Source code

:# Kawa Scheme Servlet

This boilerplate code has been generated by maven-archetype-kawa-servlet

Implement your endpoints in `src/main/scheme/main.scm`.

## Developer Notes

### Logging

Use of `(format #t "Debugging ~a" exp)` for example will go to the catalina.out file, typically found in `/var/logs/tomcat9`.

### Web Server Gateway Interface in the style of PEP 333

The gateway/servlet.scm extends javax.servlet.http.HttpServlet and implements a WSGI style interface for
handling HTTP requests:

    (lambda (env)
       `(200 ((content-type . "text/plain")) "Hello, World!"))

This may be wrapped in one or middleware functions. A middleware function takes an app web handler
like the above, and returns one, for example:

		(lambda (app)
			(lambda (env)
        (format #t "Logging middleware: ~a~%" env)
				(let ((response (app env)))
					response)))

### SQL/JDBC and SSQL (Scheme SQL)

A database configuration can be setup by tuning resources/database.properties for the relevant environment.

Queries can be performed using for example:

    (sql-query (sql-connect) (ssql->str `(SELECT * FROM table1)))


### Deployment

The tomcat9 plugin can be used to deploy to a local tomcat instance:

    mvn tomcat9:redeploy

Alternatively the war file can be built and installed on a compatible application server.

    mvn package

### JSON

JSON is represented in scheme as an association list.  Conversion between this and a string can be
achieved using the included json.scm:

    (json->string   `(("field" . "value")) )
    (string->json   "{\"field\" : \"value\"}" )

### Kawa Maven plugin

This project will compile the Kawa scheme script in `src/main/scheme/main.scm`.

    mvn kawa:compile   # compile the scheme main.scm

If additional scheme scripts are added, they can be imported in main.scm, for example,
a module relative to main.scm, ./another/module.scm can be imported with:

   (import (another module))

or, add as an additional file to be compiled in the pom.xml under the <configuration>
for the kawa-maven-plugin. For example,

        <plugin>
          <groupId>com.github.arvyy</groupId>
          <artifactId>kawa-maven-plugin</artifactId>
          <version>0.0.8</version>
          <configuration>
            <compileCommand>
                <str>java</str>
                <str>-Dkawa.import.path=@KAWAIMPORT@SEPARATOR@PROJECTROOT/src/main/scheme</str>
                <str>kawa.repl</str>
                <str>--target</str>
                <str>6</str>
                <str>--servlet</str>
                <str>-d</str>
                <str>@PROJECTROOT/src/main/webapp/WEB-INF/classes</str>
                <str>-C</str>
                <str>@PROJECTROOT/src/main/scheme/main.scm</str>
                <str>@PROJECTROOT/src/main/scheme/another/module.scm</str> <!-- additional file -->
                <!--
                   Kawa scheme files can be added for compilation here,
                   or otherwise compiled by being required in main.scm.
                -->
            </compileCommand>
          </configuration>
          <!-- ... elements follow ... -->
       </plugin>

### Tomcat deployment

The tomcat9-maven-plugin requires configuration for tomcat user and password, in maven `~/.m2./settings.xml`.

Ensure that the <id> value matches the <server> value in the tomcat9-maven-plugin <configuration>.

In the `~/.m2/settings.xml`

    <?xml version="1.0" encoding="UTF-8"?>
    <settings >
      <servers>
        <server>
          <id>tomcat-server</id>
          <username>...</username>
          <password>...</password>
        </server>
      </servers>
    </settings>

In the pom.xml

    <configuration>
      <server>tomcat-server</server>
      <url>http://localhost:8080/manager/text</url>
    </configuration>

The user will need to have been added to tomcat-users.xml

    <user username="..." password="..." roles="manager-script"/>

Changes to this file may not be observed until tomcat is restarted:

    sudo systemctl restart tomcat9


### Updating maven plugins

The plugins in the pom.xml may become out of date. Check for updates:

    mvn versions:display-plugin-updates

## What the task asks
Write out verbatim the lines starting with the one containing "### Kawa Maven plugin" and going on through the one containing "the scheme main.scm".

## Your response
### Kawa Maven plugin

This project will compile the Kawa scheme script in `src/main/scheme/main.scm`.

    mvn kawa:compile   # compile the scheme main.scm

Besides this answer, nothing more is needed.